Tips for Pairing Beer and Food

Pairing beer and food so that both enhance each another requires attention to the dominant taste and flavor elements in each. When approaching pairing, success is often found by identifying the characteristics (taste elements, flavors, intensity and sensations) of the craft beer you plan to pair with.

The Craft Beer Characteristics Chart below can help you unscramble the web of interactions and flavors that may happen when paring craft beer and food.

Craft Beer Characteristics Chart

Download the Characteristics Chart

Craft Beer Characteristics Chart

The Four Corners Of the Characteristics Chart

Taste Elements

The dominant craft beer taste elements will contrast against the food’s taste elements, so that the beer and food flavors shine.

  • Sweet calms sweet – (allowing other flavors rise to the surface). Examples: peas and carrots; milk and cookies; stout and vanilla ice cream floats.
  • Acidic calms salt – (acid cuts the salt and balances flavor to create a “cleanness”). Examples: ceviche and tortilla chips; tomatoes and mozzarella cheese; pickles and a corned beef sandwich.
  • Bitter calms sweet – (allowing other flavors rise to the surface). Example: the sweet of malted barley is calmed and balanced by the bitterness of hop alpha acids. Think: An India pale ale’s bitterness calms the sweetness of the icing on a carrot cake.
  • Umami complements umami. Examples: mushrooms on fettuccine alfredo; parmesan cheese on spaghetti and meatballs; an aged old ale and holiday fruitcake.
Beer and Food Pairing Interactions
Photo © 2010 Randy Mosher


Look for flavor bridges, where the flavors of craft beer can bridge to the flavors in a food dish. This helps create harmonies, home runs and the complementing interactions we all enjoy.

Below you’ll find examples of flavor groups. Look for commonalities within a group, as they will be helpful in pairing beer and food. Example: a porter with hints of vanilla and chocolate can complement a brown sugar caramel cake.

This list represents a tiny sampling of common flavor groups, offering a suggested pairing to help make the connections.

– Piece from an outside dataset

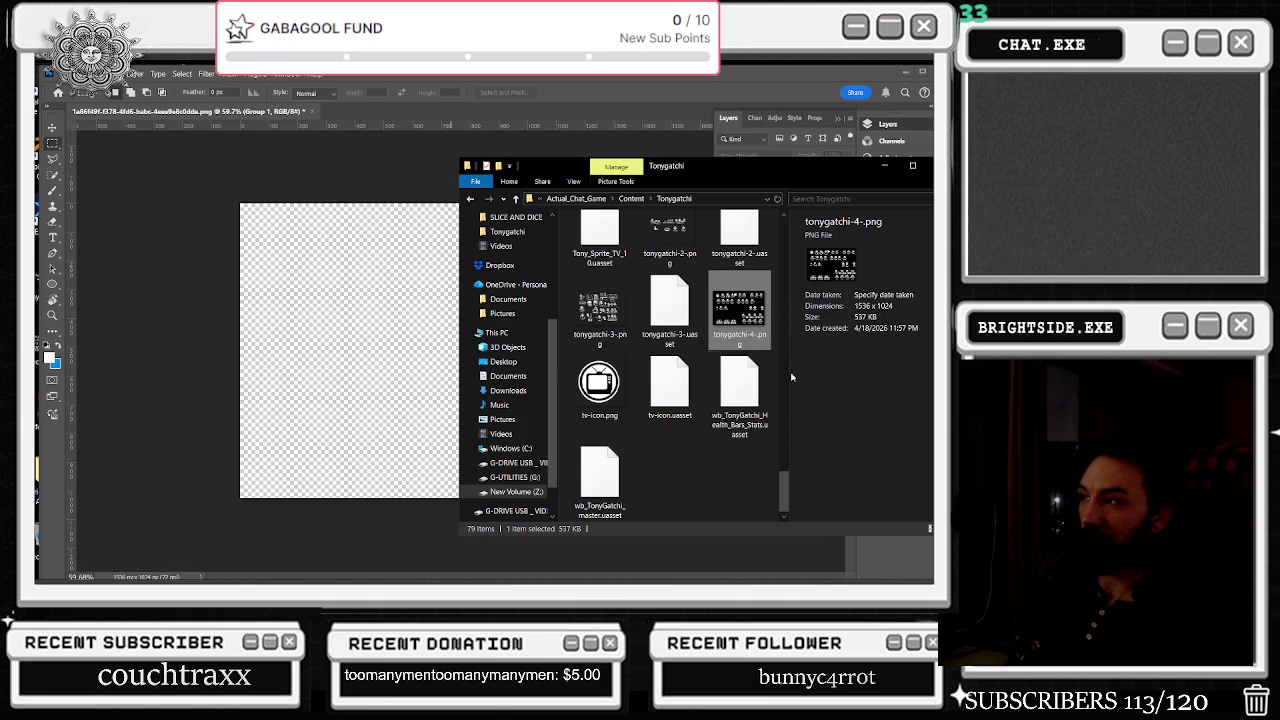
key("alt+Tab")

  • Group: Rosemary, juniper, pine, spruce
    Pairing: American pale ale and rosemary-dusted creamed chicken
  • Group: Brown sugar, butter, caramel, maple syrup, vanilla, coconut, toffee
    Pairing: English-style barley wine and blonde brownie with butterscotch sauce
  • Group: Mint, dill, basil, endive, coriander, fennel, parsley, lemongrass, bay leaves, oregano
    Pairing: Belgian-style saison and white fish with lemon and dill
  • Group: Cinnamon, cumin, pepper, cardamom, ginger, clove
    Pairing: Ginger porter with Moroccan clove and ginger beef shish kebabs
  • Group: Date, fig, raisin
    Pairing: Belgian-style strong dark ale and bacon wrapped dates
  • Group: Pineapple, tangerine, clementine
    Pairing: American-style India pale ale and orange chicken stir fry
  • Group: Chocolate, truffle, cocoa powder
    Pairing: Milk stout and double chocolate cake


Match strength with strength. When pairing beer and food it’s most important that the intensity of the beer matches that of the dish. You don’t want the craft beer to outweigh the food and vice versa.